Lee Bae uses charcoal ink to create his Brushstroke works on paper from 2025. Drawing from the legacy of traditional Eastern drawing and calligraphy, the works embrace the belief that spiritual cultivation emerges through disciplined control of gesture, breath and rhythmic movement during the act of creation. In the context of this exhibition, each brushstroke can be seen as a crystallisation of the artist’s thoughts and physical sensations, developed over an extended period rather than as spontaneous gestures. Hints of chance and uncertainty remain, visible in the twists and pauses of the lines, the tremors of the artist’s hand. Yet the brushstrokes possess a life of their own, vibrant and self-sustaining, expressive in a way that exists independently of their maker.

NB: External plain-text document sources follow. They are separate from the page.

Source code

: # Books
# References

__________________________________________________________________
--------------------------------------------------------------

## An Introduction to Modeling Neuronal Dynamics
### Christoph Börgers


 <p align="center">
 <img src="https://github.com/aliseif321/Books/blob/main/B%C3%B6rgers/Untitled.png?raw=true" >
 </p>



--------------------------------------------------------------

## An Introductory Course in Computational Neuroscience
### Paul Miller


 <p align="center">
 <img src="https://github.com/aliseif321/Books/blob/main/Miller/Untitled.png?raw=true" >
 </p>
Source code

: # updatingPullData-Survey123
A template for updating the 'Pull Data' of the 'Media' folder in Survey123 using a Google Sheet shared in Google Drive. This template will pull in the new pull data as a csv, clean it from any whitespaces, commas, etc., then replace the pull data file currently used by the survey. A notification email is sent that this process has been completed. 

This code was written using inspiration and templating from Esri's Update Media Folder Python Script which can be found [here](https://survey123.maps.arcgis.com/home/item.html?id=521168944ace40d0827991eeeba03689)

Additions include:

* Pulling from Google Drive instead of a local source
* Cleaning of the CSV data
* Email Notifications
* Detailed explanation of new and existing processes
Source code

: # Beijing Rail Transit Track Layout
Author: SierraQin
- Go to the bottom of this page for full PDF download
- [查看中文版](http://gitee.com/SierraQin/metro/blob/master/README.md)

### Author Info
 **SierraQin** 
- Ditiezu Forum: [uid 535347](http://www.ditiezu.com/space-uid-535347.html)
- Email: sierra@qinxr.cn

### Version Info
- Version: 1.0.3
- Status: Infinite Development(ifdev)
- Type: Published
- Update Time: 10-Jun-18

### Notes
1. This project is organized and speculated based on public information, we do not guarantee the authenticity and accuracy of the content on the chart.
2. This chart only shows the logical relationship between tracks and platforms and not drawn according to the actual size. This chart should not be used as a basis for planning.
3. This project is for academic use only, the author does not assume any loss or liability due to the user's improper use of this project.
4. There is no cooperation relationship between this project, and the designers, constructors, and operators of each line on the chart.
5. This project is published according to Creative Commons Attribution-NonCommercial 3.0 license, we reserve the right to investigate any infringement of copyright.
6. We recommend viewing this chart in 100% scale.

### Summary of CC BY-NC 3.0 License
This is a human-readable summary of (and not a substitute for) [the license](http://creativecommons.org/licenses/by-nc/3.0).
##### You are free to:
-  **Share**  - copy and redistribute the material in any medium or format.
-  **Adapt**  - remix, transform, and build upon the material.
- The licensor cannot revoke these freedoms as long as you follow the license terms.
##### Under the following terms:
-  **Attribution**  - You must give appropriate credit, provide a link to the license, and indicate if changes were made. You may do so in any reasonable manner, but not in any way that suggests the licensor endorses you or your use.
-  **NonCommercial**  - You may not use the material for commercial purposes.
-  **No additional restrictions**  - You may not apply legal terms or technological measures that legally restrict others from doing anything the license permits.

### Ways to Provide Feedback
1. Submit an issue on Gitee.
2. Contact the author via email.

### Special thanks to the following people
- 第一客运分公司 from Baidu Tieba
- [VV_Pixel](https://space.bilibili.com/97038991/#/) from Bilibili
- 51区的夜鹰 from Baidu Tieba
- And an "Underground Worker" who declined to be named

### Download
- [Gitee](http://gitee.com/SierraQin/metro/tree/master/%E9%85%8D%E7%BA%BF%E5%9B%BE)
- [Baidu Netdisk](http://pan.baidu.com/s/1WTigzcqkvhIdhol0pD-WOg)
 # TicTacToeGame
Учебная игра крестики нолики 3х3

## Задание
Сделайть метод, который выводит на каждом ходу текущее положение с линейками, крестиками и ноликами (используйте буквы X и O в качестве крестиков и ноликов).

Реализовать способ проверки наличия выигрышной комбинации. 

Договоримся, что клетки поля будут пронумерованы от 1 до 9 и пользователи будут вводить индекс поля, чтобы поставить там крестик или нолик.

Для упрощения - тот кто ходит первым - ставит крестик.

At once intimate and monumental, these works affirm Lee Bae’s position as a leading figure in contemporary abstraction. In this exhibition that spans two decades of his career, black is not an absence but instead a world of its own – dense, luminous and shifting. Light settles into pores, glides along edges, and reveals an unexpected spectrum within the monochrome. The works ask the viewer to linger, to lean into the subtleties of tone and texture, and to consider the quiet complexities of their surfaces.
Text by Madi Macdonald
About the artist
Born in Cheong-do, South Korea in 1956, Lee Bae studied at Hongik University. He has lived and worked between Paris and Seoul since 1990. His work has been exhibited widely across Europe, Asia and North America including at the Phi Foundation (Canada), Wilmotte Foundation (Italy), Musée des Beaux-Arts (France), Indang Museum (Korea), and Musée Guimet (France), and belongs to major public collections such as the National Museum of Contemporary Art (MMCA), Seoul Museum of Art (SEMA), and Leeum-Samsung Museum of Art. He is the recipient of numerous accolades, including the Chevalier de l’Ordre des Arts et des Lettres (France, 2018). In 2024, Lee Bae presented his exhibition La Maison de la Lune Brûlée as an official collateral event of the 60th Venice Biennale.